リゼルダは、世界樹の木漏れ日の中、玉座に座って飛び回るチビを眺めていた。


『気持ちよさそうだな、チビ、其処からはどんな景色が見えるのだい』


リゼルダが、呼び掛けるとチビから即答でイメージが送られて来る。


『こんなの、こんなの』


 そう言って興奮しながら、チビの視界に切り替わる。


 ほんの豆粒位に見える自を自分の眼で見る様な体験はかなりシュールな趣だ。


 其の自分から、少し丸みが掛った地平線まで、今チビが見ている、景色がそのまま見える。


『凄いな、まるで自分で空を飛んでいるようだ』


 なるほどリアルタイムでイメージを送ればそうなる訳かと、リゼルダは冷静に思いながらも、興奮していた。

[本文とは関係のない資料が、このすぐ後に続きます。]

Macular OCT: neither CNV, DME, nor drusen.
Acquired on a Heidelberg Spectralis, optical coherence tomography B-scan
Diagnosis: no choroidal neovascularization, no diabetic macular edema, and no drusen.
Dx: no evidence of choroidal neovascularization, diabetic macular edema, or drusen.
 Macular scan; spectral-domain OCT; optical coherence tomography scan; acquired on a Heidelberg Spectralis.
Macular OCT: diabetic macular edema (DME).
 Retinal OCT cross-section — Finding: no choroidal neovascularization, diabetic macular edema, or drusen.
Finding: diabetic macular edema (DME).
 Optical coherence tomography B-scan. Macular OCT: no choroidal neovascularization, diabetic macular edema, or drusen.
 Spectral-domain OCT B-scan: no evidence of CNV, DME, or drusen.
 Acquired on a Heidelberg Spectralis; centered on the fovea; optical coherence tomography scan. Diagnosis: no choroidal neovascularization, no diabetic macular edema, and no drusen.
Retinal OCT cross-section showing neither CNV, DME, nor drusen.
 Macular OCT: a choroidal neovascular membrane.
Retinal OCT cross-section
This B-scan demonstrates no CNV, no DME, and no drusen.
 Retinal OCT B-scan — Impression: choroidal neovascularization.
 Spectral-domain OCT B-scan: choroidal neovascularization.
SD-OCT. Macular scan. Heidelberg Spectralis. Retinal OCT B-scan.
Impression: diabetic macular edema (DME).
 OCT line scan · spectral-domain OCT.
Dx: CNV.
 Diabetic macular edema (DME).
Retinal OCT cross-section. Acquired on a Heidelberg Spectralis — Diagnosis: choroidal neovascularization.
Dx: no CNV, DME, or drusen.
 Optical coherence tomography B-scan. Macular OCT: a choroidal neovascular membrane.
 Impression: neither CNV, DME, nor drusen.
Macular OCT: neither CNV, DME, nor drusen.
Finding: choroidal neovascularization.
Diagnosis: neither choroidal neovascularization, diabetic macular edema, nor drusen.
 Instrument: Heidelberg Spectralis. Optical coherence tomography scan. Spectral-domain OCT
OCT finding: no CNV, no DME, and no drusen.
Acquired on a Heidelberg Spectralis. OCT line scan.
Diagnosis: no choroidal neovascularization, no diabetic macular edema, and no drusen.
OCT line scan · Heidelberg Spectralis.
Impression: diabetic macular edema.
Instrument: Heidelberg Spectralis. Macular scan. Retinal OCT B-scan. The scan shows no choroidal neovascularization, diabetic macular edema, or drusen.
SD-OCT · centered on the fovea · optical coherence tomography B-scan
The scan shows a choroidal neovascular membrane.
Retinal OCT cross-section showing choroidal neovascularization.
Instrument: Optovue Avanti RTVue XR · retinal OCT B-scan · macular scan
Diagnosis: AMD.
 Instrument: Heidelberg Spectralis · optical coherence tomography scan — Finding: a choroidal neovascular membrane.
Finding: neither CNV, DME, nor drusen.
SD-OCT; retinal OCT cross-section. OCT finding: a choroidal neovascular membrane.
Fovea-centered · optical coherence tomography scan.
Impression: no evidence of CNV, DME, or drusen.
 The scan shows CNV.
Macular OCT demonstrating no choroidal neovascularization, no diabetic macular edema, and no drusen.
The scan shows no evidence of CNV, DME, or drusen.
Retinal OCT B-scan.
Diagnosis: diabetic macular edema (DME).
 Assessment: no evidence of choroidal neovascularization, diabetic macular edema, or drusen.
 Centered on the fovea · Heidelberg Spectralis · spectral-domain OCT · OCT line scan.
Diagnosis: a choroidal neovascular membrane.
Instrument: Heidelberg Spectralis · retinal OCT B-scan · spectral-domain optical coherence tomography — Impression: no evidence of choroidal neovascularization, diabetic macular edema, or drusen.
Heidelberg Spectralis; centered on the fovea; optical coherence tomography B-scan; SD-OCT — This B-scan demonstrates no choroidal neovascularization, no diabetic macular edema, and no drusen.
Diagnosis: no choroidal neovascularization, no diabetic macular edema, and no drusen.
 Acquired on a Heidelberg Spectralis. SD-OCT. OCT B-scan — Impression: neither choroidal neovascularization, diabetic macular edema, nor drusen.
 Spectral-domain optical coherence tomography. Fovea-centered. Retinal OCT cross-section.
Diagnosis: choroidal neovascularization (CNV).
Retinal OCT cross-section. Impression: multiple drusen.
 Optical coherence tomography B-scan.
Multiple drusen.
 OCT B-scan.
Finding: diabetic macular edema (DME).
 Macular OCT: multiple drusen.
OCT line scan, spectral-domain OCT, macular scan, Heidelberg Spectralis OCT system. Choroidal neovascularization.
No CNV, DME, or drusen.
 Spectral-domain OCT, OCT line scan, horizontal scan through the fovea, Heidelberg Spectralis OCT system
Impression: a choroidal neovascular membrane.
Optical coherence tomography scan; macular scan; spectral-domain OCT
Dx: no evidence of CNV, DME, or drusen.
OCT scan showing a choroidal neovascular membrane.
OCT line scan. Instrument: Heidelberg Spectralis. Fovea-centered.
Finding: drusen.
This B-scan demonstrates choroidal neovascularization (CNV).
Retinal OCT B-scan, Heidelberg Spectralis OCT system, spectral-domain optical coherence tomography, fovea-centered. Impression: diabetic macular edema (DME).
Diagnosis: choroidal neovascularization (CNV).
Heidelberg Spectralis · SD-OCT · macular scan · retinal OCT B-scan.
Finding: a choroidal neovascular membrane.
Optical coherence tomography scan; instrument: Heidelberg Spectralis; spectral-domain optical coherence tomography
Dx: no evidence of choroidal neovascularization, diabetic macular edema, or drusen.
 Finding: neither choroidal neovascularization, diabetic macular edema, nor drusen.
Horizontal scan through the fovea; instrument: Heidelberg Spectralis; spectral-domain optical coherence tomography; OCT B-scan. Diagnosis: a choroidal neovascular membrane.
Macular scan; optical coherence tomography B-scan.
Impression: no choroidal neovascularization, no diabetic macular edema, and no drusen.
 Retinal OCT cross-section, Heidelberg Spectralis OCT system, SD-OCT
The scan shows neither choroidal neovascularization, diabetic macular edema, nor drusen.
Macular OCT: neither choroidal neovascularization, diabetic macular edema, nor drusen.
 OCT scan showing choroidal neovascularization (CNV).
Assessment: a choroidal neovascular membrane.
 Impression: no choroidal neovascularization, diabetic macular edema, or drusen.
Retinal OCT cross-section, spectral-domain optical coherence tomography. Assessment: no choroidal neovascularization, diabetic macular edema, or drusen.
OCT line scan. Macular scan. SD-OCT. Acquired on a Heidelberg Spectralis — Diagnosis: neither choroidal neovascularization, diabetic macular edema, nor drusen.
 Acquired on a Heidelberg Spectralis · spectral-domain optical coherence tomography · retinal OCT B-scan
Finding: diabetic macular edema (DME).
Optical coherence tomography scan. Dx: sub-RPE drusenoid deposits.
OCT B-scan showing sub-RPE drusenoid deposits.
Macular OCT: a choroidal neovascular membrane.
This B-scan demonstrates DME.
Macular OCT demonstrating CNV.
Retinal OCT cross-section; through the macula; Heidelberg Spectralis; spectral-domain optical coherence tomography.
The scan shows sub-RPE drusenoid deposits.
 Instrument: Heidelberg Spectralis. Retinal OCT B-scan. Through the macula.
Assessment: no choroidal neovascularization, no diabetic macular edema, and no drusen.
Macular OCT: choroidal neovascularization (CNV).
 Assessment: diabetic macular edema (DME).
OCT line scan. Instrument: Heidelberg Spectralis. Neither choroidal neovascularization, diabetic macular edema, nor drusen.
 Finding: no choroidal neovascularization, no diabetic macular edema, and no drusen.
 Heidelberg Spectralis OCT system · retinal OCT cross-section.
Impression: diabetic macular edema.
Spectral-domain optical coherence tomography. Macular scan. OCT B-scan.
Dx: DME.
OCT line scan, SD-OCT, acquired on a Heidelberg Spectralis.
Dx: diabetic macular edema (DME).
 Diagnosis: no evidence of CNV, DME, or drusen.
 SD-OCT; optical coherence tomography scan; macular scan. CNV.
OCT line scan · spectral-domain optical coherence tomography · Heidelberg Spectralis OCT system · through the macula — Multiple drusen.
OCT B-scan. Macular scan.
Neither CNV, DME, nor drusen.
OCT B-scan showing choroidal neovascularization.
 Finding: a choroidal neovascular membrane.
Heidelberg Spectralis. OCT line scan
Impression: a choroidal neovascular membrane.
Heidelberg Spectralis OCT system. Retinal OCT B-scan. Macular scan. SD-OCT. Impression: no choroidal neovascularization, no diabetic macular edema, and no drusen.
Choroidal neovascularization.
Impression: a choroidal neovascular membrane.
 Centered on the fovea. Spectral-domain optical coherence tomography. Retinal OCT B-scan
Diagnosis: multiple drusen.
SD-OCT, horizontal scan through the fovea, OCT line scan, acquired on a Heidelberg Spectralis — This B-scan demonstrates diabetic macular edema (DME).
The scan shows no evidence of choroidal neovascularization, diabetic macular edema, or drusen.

 それはチビの眼を使って物を見る事が出来ると言う事に他ならない。


 リゼルダは、此れで何時でも絶景が見られると感動していたが、実際その汎用性を考えれば、とんでもない能力なのだ。


 しかし、今の処リゼルダは、少し便利な面白スキル程度にしか思っていない。


 出発の準備は、クナシオを中心に着々と進んでいるのだが、リゼルダは何もさせてもらえず、チビの訓練以外することが無かった。


 そんな中、リゼルダの前に現れたクナシオは、真剣な面持ちで報告して来る。


「リゼルダ様申し訳ありません、荷馬車は有るのですが、馬が、四頭しか居ません、」


 把握していた事なので驚きはしないが、改めて報告されると、事態の深刻さは浮き彫りにされる。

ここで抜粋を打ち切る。